What can you build once you have the basics?

The most immediate efficiency gain is building a reusable template. Duplicate any finished video from the dashboard and replace only the script — avatar, background, branding, and layout stay identical. For teams producing weekly training content, this cuts production time from 20 minutes to closer to 5.

For higher-volume workflows, Synthesia has an API that accepts script text and returns a rendered video URL. It requires the Enterprise plan, but it maps cleanly to automation tools like Zapier — you can trigger a new video from a spreadsheet row, a CRM update, or a form submission without touching the editor at all.

If Synthesia’s avatar library doesn’t match your use case — say, you need a more cinematic look or you’re generating short-form creative content rather than training videos — HeyGen is worth a look as an alternative. It has a similar avatar-plus-script workflow but with stronger support for talking-head video styles and a more generous free tier. Neither tool handles everything; which one fits depends on what “professional video” means for your specific context.

Frequently asked questions

Can you use Synthesia without paying?

The free trial lets you create one video and export it — enough to evaluate the full workflow.
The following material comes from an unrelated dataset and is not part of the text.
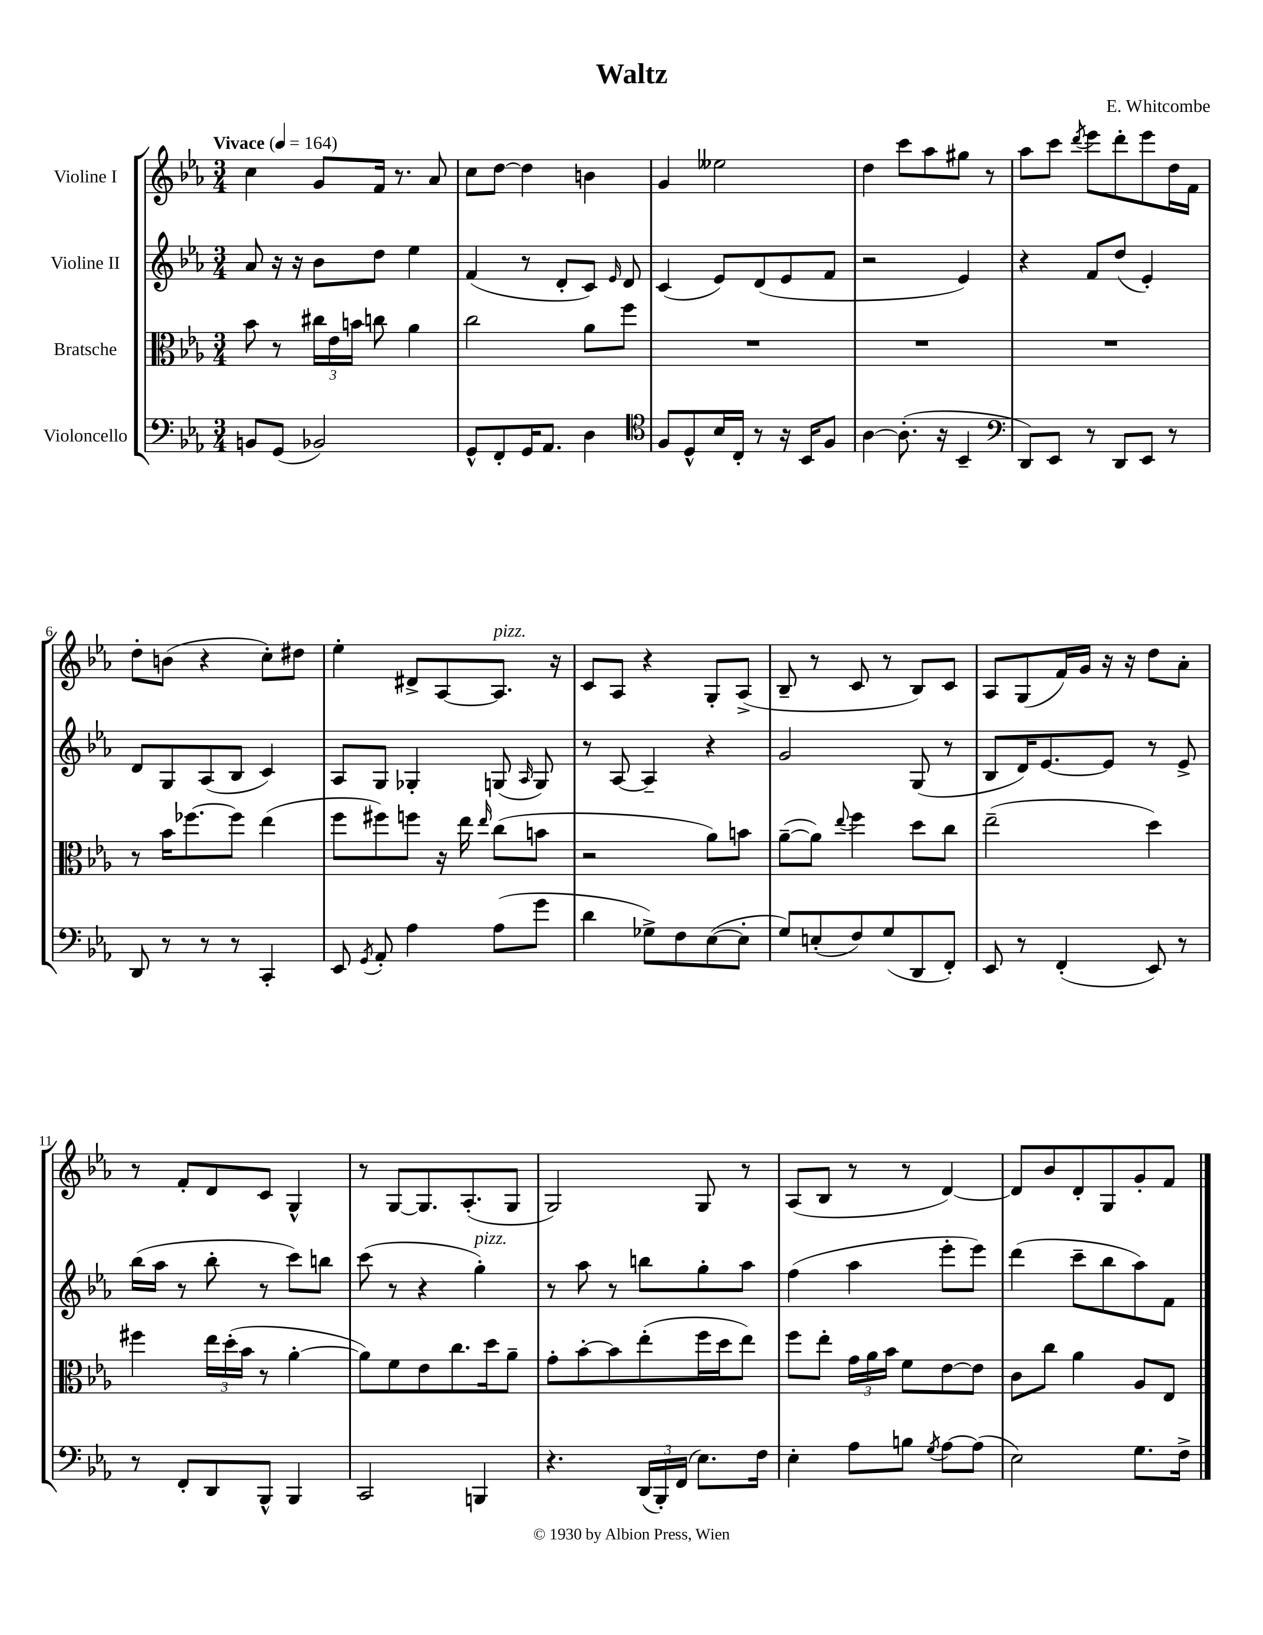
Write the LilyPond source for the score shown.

After that, you’ll need the Starter plan (around $22/month billed annually) to produce videos without watermarks on a recurring basis.

How many languages does Synthesia support?
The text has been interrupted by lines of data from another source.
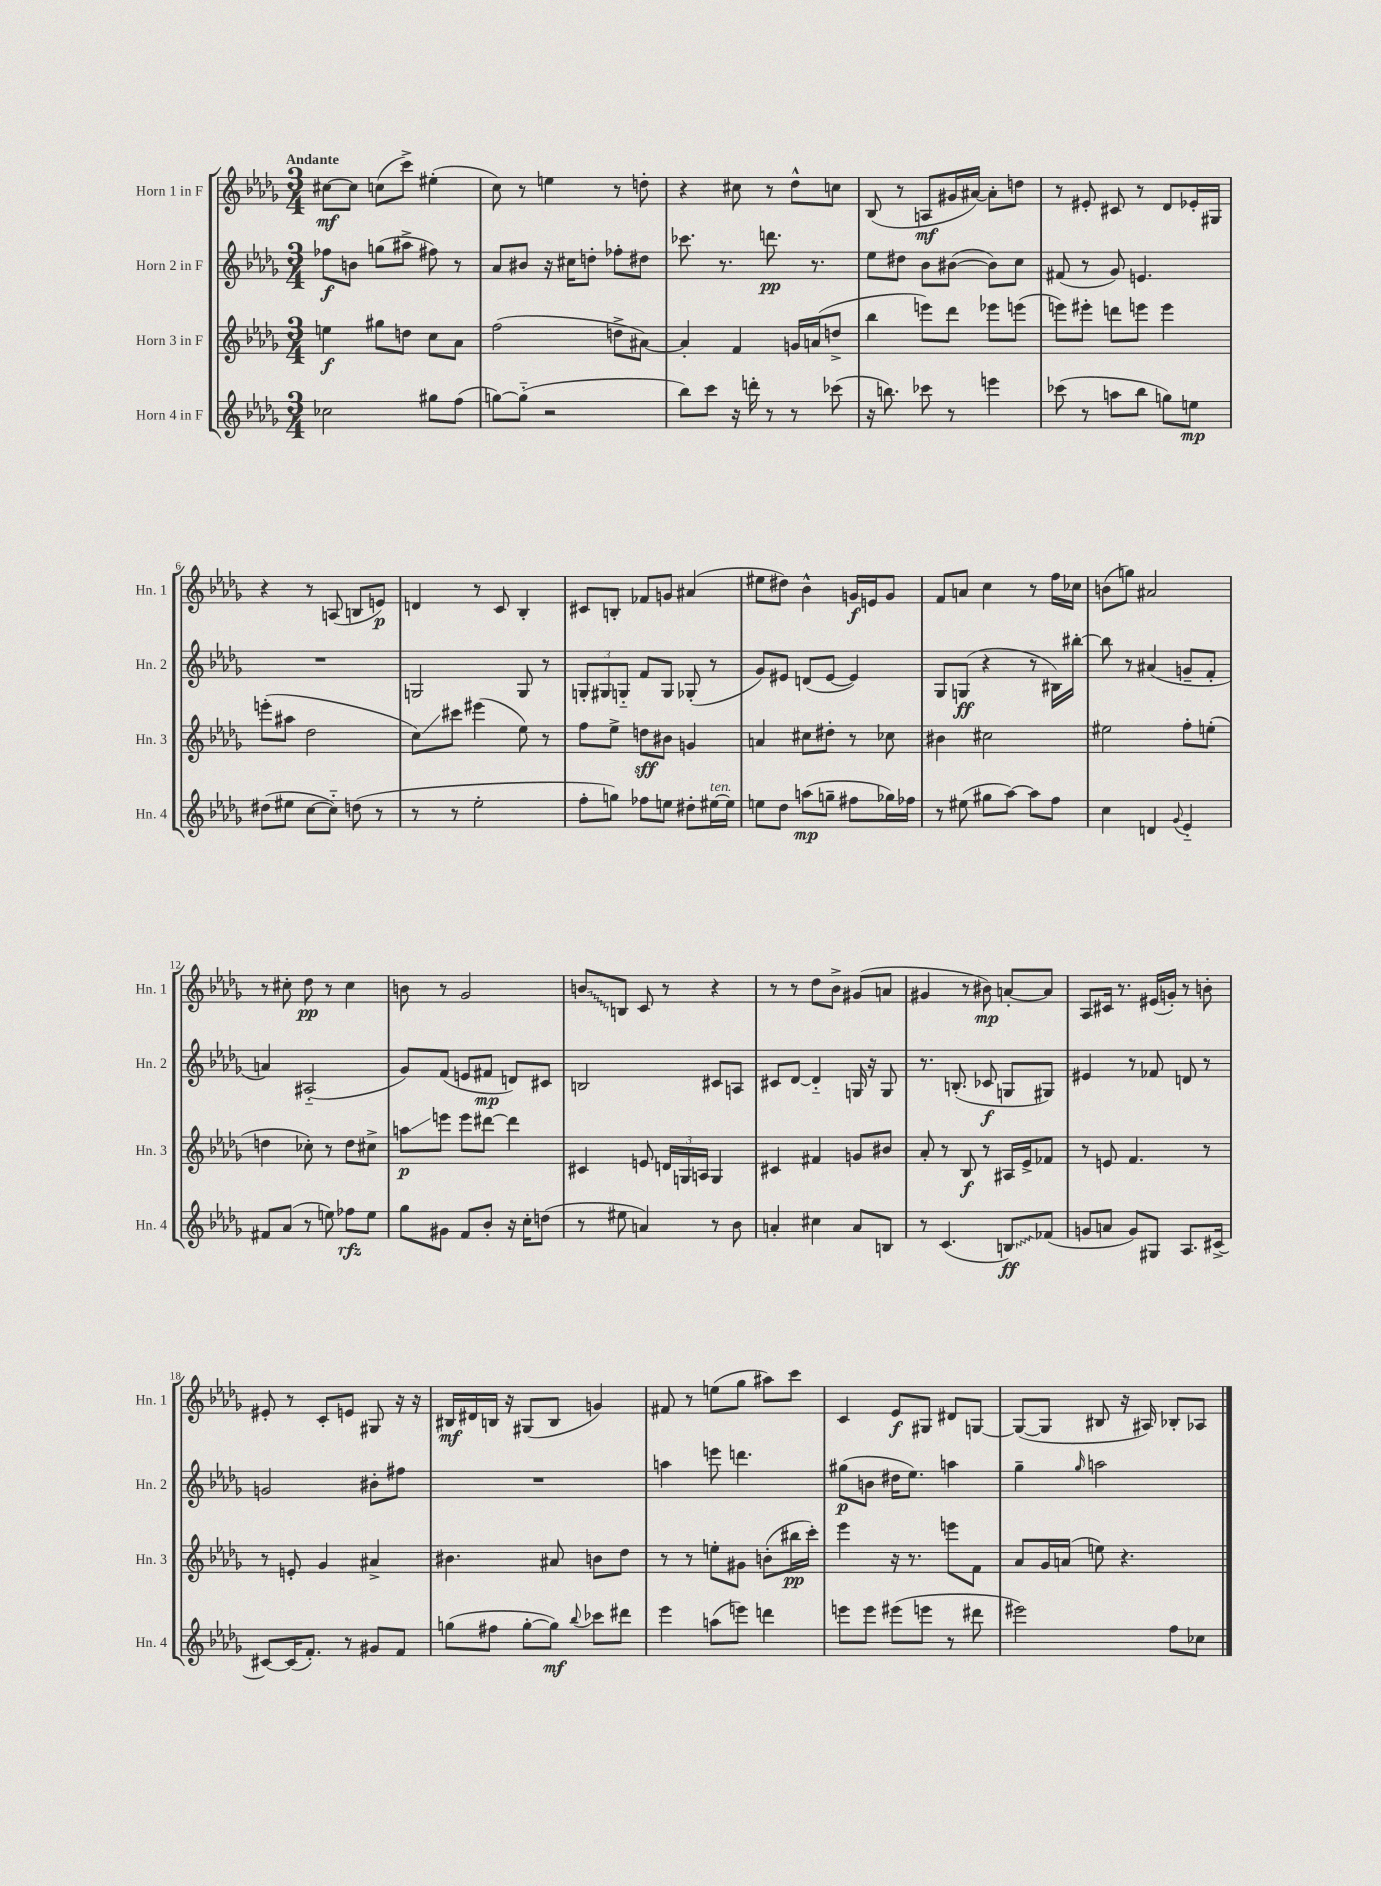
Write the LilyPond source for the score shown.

<<
\new StaffGroup <<
\new Staff = "s0" \with { instrumentName = "Horn 1 in F" shortInstrumentName = "Hn. 1" } {
    \clef treble \key des \major \numericTimeSignature \time 3/4 \tempo "Andante"
    \autoBeamOff cis''8[~\mf cis''8] c''8[( c'''8]->) eis''4-.( |
    c''8) r8 e''4 r8 d''8-. |
    r4 cis''8 r8 des''8[-^ c''8] |
    bes8( r8 a8[\mf gis'16 ais'16]~) ais'8[-. d''8] |
    r8 eis'8-. cis'8 r8 des'8[ ees'16-. gis16] |
    r4 r8 a8( b8[ e'8]\p) |
    d'4 r8 c'8 bes4-. |
    cis'8[ b8]-. fes'8[ g'8] ais'4( |
    eis''8[ dis''8]) bes'4-^ g'16[\f e'16 g'8] |
    f'8[ a'8] c''4 r8 f''16[ ces''16] |
    b'8[( g''8]) ais'2 |
    r8 cis''8-. des''8\pp r8 cis''4 |
    b'8 r8 ges'2 |
    \once \override Glissando.style = #'zigzag b'8[\glissando b8] c'8 r8 r4 |
    r8 r8 des''8[ bes'8]-> gis'8[( a'8] |
    gis'4 r8 bis'8\mp) a'8[~-. a'8] |
    aes8[ cis'16] r8. eis'16[( g'16]-.) r8 b'8-. |
    eis'8-. r8 c'8[-. e'8] gis8 r16 r16 |
    bis16[\mf dis'16 b16] r16 gis8[( b8] g'4) |
    fis'8 r8 e''8[( ges''8] ais''8[) c'''8] |
    c'4 ees'8[\f gis8] dis'8[ g8]~ |
    g8[~( g8] bis8 r16 ais16) bes8[-. aes8] \bar "|." |
}
\new Staff = "s1" \with { instrumentName = "Horn 2 in F" shortInstrumentName = "Hn. 2" } {
    \clef treble \key des \major \numericTimeSignature \time 3/4
    \autoBeamOff fes''8[\f b'8] g''8[( ais''8]-> fis''8) r8 |
    aes'8[ bis'8] r16 cis''16[ d''8]-. fes''8[-. dis''8] |
    ces'''8. r8. d'''8.\pp r8. |
    ees''8[ dis''8] bes'8[ bis'8]~( bis'8[) c''8] |
    fis'8( r8 ges'8) e'4. |
    R2. |
    g2 g8 r8 |
    \tuplet 3/2 { g8[-. gis8 g8]-_ } f'8[ g8] ges8-.( r8 |
    ges'8[) eis'8] d'8[( eis'8]~ eis'4) |
    ges8[ g8]\ff( r4 r8 bis16[) bis''16]~-. |
    bis''8 r8 ais'4( g'8[-- f'8]-. |
    a'4) ais2-_( |
    ges'8[) f'8]( e'8[ fis'8]\mp d'8[) cis'8] |
    b2 cis'8[ a8] |
    cis'8[ des'8]~ des'4-_ g16 r16 g8 |
    r8. b8.-.( ces'8\f g8[ gis8]) |
    eis'4 r8 fes'8 d'8 r8 |
    g'2 bis'8[-. fis''8] |
    R2. |
    a''4 e'''8 d'''4. |
    gis''8[\p( b'8] dis''16[ ees''8.]) a''4 |
    ges''4-- \grace { ges''16 } a''2 \bar "|." |
}
\new Staff = "s2" \with { instrumentName = "Horn 3 in F" shortInstrumentName = "Hn. 3" } {
    \clef treble \key des \major \numericTimeSignature \time 3/4
    \autoBeamOff e''4\f gis''8[ d''8] c''8[ aes'8] |
    f''2( d''8[-> ais'8]~) |
    ais'4-. f'4 g'16[ a'16( d''8]-> |
    bes''4 e'''8[) des'''8] ees'''8[ e'''8]( |
    e'''8[) eis'''8]-. d'''8[ e'''8] e'''4 |
    e'''8[-.( ais''8] des''2 |
    c''8[\glissando) cis'''8] eis'''4( ees''8) r8 |
    f''8[ ees''8]-> d''8[\sff bis'8] g'4 |
    a'4 cis''8[ dis''8]-. r8 ces''8 |
    bis'4 cis''2 |
    eis''2 f''8[-. e''8]-.( |
    d''4 ces''8-.) r8 d''8[ cis''8]-> |
    a''8[\glissando\p e'''8] e'''8[ dis'''8]~ dis'''4 |
    cis'4 e'8 \tuplet 3/2 { d'16[ g16 a16] } g4 |
    cis'4 fis'4 g'8[ bis'8] |
    aes'8-. r8 bes8\f r8 ais16[ ees'16-> fes'8] |
    r8 e'8 f'4. r8 |
    r8 e'8-. ges'4 ais'4-> |
    bis'4. ais'8 b'8[ des''8] |
    r8 r8 e''8[-. gis'8] b'8[-.( bis''16\pp c'''16]-.) |
    ees'''4 r16 r8. e'''8[ f'8] |
    aes'8[ ges'16 a'16]( e''8) r4. \bar "|." |
}
\new Staff = "s3" \with { instrumentName = "Horn 4 in F" shortInstrumentName = "Hn. 4" } {
    \clef treble \key des \major \numericTimeSignature \time 3/4
    \autoBeamOff ces''2 gis''8[ f''8]( |
    g''8[~) g''8]-_( r2 |
    bes''8[) c'''8] r16 d'''16-. r8 r8 ces'''8( |
    r16 b''8.) ces'''8 r8 e'''4 |
    ces'''8( r8 a''8[ bes''8] g''8[) e''8]\mp |
    dis''8[( eis''8] c''8[~ c''8]-_) d''8( r8 |
    r8 r8 ees''2-. |
    f''8[-. g''8]) fes''8[ e''8] dis''8[-. eis''16~^\markup { \italic "ten." } eis''16] |
    e''8[ des''8] a''8[\mp( g''8]-- fis''8[ ges''16) fes''16] |
    r8 eis''8( gis''8[ aes''8]~) aes''8[ f''8] |
    c''4 d'4 \appoggiatura { ges'8 } ees'4-_ |
    fis'8[ aes'8]( r8 e''8) fes''8[\rfz e''8] |
    ges''8[ gis'8] f'8[ bes'8]-. r16 c''16[-. d''8]( |
    r8 eis''8 a'4) r8 bes'8 |
    a'4-. cis''4 a'8[ b8] |
    r8 c'4.( \once \override Glissando.style = #'zigzag b8[\glissando\ff) fes'8]( |
    g'8[ a'8] g'8[) gis8] aes8.[ cis'16]~-> |
    cis'8[~ cis'16( f'8.]-.) r8 gis'8[ f'8] |
    g''8[( fis''8] g''8[~-. g''8]\mf) \appoggiatura { bes''8 } ces'''8[ dis'''8] |
    ees'''4 a''8[( e'''8]) d'''4 |
    e'''8[ e'''8] eis'''8[( e'''8] r8 dis'''8 |
    eis'''2) f''8[ ces''8] \bar "|." |
}
>>
>>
As of mid-2026, over 140 languages with lip-sync that adjusts automatically when you swap the voice setting. You can localize a video into multiple languages by changing the voice and replacing the script text — no re-recording or re-configuring the scene needed.

Can Synthesia create a video from a PowerPoint or PDF?

Not directly — it doesn’t import files and convert them automatically. You can upload slides as images and place them in the media panel alongside your avatar, but you still write the script manually. There’s no automatic script generation from uploaded documents on standard plans.

Bottom line
Synthesia

If you need to produce training videos, product walkthroughs, or internal communications without camera equipment or editing skills, Synthesia is the most reliable path from script to finished MP4 we’ve found — provided you go in with realistic expectations about what the avatars look like and what the Starter plan actually includes.